«Dehors!» «Partez aimer votre propre ville.» «Touristes, allez dans un hôtel ou restez à la maison, mais don't fuck me

Exaspérés, certains résidants de Barcelone en ont marre de ce qu'ils surnomment le «tourisme alcoolique».

Jeudi, une centaine de résidants de La Barceloneta ont manifesté dans les rues du célèbre quartier qui longe la mer à proximité des bars. Dénonçant le comportement des touristes fêtards qui manquent de «civilité», ils ont demandé aux élus municipaux d'agir.

La goutte qui a fait déborder le vase? Trois Italiens nus ont déambulé en pleine rue passante il y a quelques jours, puis une photo relayée sur les réseaux sociaux - prise par le photographe Vincens Forner du quotidien El Periódico - a mobilisé les troupes du quartier.

«Nos enfants voient régulièrement des scènes de la sorte. Des scènes qui se passent pendant les heures de travail», a affirmé Rosalia Alonso, alors qu'elle marchait avec ses deux jeunes enfants sur la Plaça del Poetta Bosca, vendredi matin.

Cri d'alarme entendu

Les familles et les commerçants de La Barceloneta disent ne blâmer qu'une certaine catégorie de touristes. Pas les amateurs d'art qui visitent Barcelone pour admirer l'architecture de Gaudí et qui occupent une chambre d'hôtel. Plutôt les jeunes fêtards qui s'entassent à plusieurs dans un appartement résidentiel sous-loué pour quelques jours, et qui n'ont pas à coeur la vie culturelle de la capitale de la Catalogne.

«Les résidants de longue date dénoncent un certain modèle de tourisme qui a graduellement envahi Barcelone. Les appartements touristiques illégaux occasionnent un manque de civilité dans certains quartiers résidentiels», a indiqué à La Presse María Jesús Vidal, secrétaire de l'Association des résidants du quartier La Barceloneta.

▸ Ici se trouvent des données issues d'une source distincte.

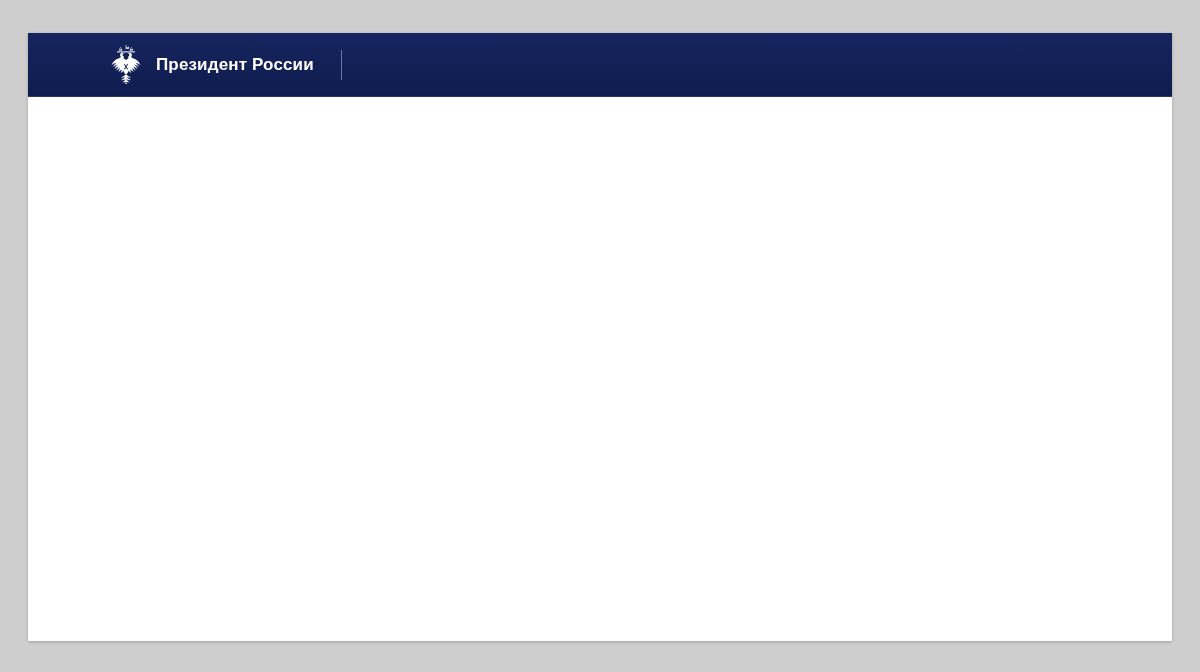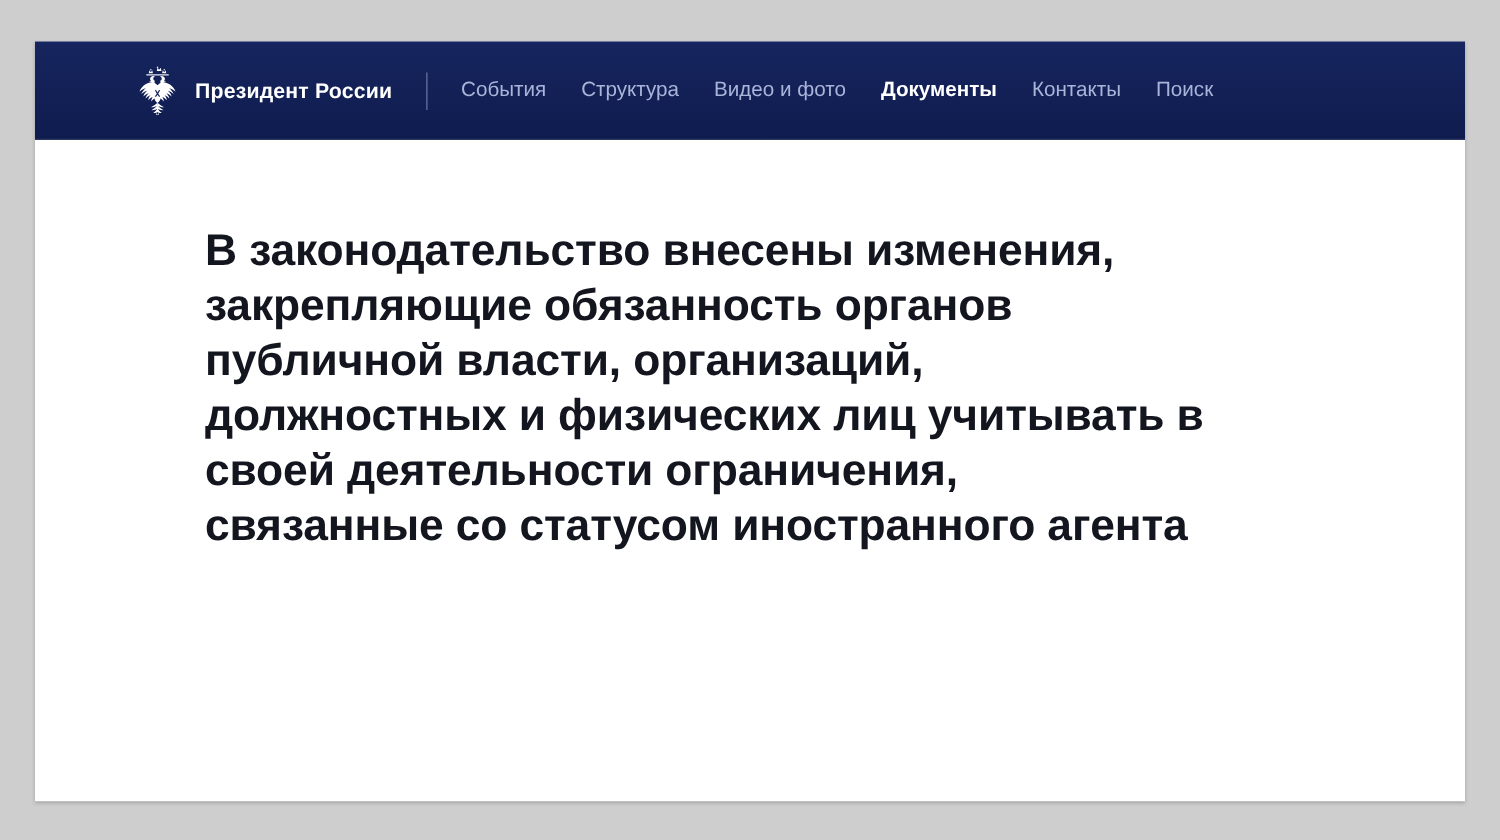--- a/index.html
+++ b/index.html
@@ -23,21 +23,21 @@
     width: 1144px;
     height: 608px;
     background: #ffffff;
     box-shadow: 0 1px 3px rgba(0,0,0,0.22);
     overflow: hidden;
   }
 
   
   .site-header {
     position: relative;
-    height: 79px;
+    height: 64px;
     background: #122057;
     background: linear-gradient(180deg, #16255f 0%, #0f1c4e 100%);
     display: flex;
     align-items: center;
     box-sizing: border-box;
     padding-left: 81px;
   }
   .header-underline {
     position: absolute;
     left: 0; right: 0; bottom: 0;
@@ -168,33 +168,24 @@
             <path d="M34 58.5 c-3.2 2.9-6.6 5.4-10.6 7.1 3.6 0.1 6.7-0.6 9.4-2 -2.3 2.8-5.1 5-8.5 6.6 3.8 0.3 7.1-0.5 9.7-2.1 -1.7 2.7-4 4.9-6.9 6.6 3.9 0.2 6.9-0.8 9-2.8 l-2.1 6.1 h1.9 z"></path>
             <path d="M34 58.5 c3.2 2.9 6.6 5.4 10.6 7.1 -3.6 0.1-6.7-0.6-9.4-2 2.3 2.8 5.1 5 8.5 6.6 -3.8 0.3-7.1-0.5-9.7-2.1 1.7 2.7 4 4.9 6.9 6.6 -3.9 0.2-6.9-0.8-9-2.8 l2.1 6.1 h-1.9 z"></path>
           </g>
         </svg>
       </span>
       <span class="brand-name">Президент России</span>
     </a>
 
     <span class="brand-divider"></span>
 
-    <nav class="main-nav">
-      <a class="nav-link" href="#">События</a>
-      <a class="nav-link" href="#">Структура</a>
-      <a class="nav-link" href="#">Видео и фото</a>
-      <a class="nav-link is-active" href="#">Документы</a>
-      <a class="nav-link" href="#">Контакты</a>
-      <a class="nav-link" href="#">Поиск</a>
-    </nav>
 
     <span class="header-underline"></span>
   </header>
 
   <article class="article">
     <div class="article-inner">
-      <h1 class="article-title">В законодательство внесены изменения, закрепляющие обязанность органов публичной власти, организаций, должностных и физических лиц учитывать в своей деятельности ограничения, связанные со статусом иностранного агента</h1>
 
 
     </div>
   </article>
 
 </div>
 
 </body></html>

Avec la popularité des sites de location comme HomeAway et Airbnb, de plus en plus de touristes occupent les rues résidentielles de La Barceloneta. Surtout au mois d'août, où l'achalandage touristique atteint son comble.

Les élus ont entendu le cri d'alarme de l'Association des résidants du quartier. La conseillère municipale Mercè Homs a parlé de «tolérance zéro» et d'une augmentation de la présence policière. Vendredi soir, elle et d'autres représentants de l'hôtel de ville ont même accepté de rencontrer les résidants mécontents. Si les discussions ne mènent nulle part, d'autres manifestations auront lieu au cours des prochains jours, prévient toutefois María Jesús Vidal.

Des avis divergents

Sur son site web, le groupe militant Barceloneta Rebel blâme plutôt les élus. Il soutient que la Ville a trop misé sur l'aspect commercial du quartier, au détriment de la qualité de vie résidentielle, et que le prix des loyers a augmenté en flèche. Avec la crise économique et la spéculation immobilière, il va de soi que des résidants préfèrent louer leur appartement, plaide Barceloneta Rebel.

Une Barcelonaise d'adoption originaire des Pays-Bas, Sofie Koevoets, a pour sa part dénoncé «le racisme envers les étrangers» qui est en train de se développer dans La Barceloneta. Un quartier où elle travaille et vit depuis quatre ans. «Je paye des taxes et je participe à l'économie locale. Mais comme je suis blonde, on me traite régulièrement de guiri», dit-elle.

Guiri est un terme à connotation péjorative que les Espagnols emploient pour décrire les étrangers (à l'image du mot «importés» au Québec, par exemple).

«Ce n'est pas vrai que les touristes font du bruit, dit Sofie Koevoets, derrière le comptoir du café Robolat, où elle travaille. Tout cela cache plutôt une forme de discrimination et de xénophobie.»

Quoi qu'il en soit, la manifestation survenue jeudi à Barcelone confirme le mécontentement que suscite le site Airbnb dans le monde. En juillet dernier, le gouvernement catalan a par ailleurs infligé une amende de 30 000 euros (43 000 $) à Airbnb. Il accuse la société de San Francisco de contourner l'obligation d'obtenir une licence et donc de favoriser le «tourisme illégal».

Au Québec, Airbnb a engagé un lobbyiste pour faire changer la loi sur l'hébergement touristique. Depuis le printemps dernier, un comité consultatif gouvernemental se penche sur la problématique de l'hébergement considéré comme «illégal» pour des locations de moins de 30 jours.